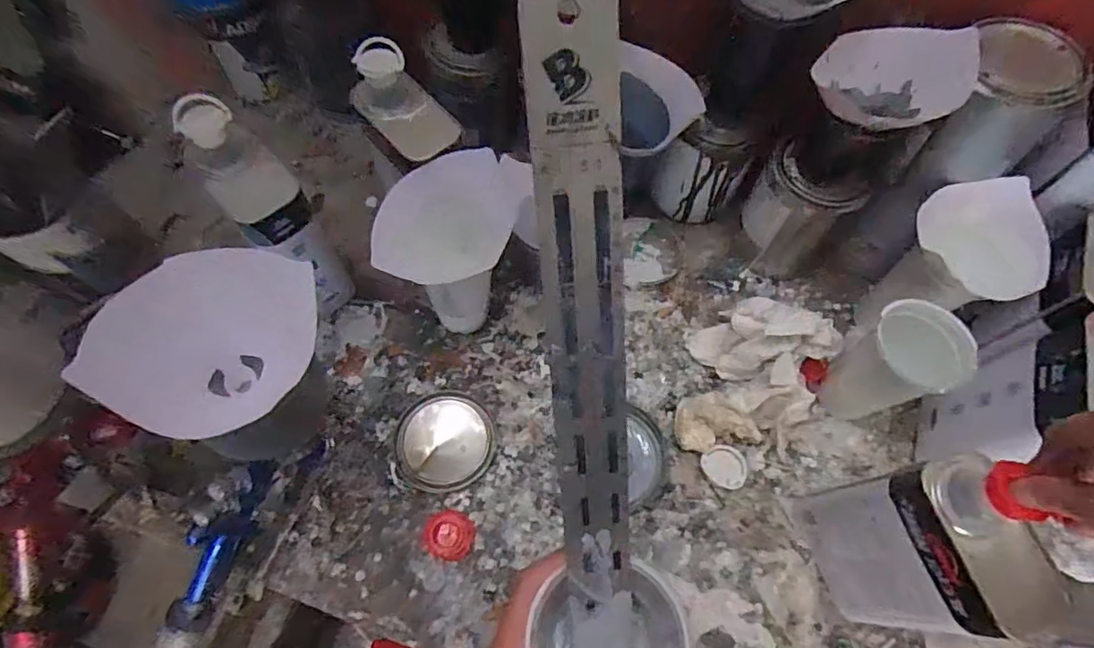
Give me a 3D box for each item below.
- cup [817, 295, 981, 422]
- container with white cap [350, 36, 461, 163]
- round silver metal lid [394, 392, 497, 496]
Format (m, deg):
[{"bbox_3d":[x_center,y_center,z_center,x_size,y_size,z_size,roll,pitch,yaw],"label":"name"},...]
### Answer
[{"bbox_3d":[0.325,0.042,0.543,0.075,0.135,0.076,1,65,-3],"label":"cup"},{"bbox_3d":[-0.131,-0.199,0.503,0.054,0.059,0.100,-41,74,-19],"label":"container with white cap"},{"bbox_3d":[-0.100,0.115,0.561,0.095,0.010,0.099,1,65,-3],"label":"round silver metal lid"}]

· · ·

**Exercise objective**
Restate the records in full and word for word, but keep the pictures out.

**Expected output**
Give me a 3D box for each item below.
- cup [817, 295, 981, 422]
- container with white cap [350, 36, 461, 163]
- round silver metal lid [394, 392, 497, 496]
Format (m, deg):
[{"bbox_3d":[x_center,y_center,z_center,x_size,y_size,z_size,roll,pitch,yaw],"label":"name"},...]
### Answer
[{"bbox_3d":[0.325,0.042,0.543,0.075,0.135,0.076,1,65,-3],"label":"cup"},{"bbox_3d":[-0.131,-0.199,0.503,0.054,0.059,0.100,-41,74,-19],"label":"container with white cap"},{"bbox_3d":[-0.100,0.115,0.561,0.095,0.010,0.099,1,65,-3],"label":"round silver metal lid"}]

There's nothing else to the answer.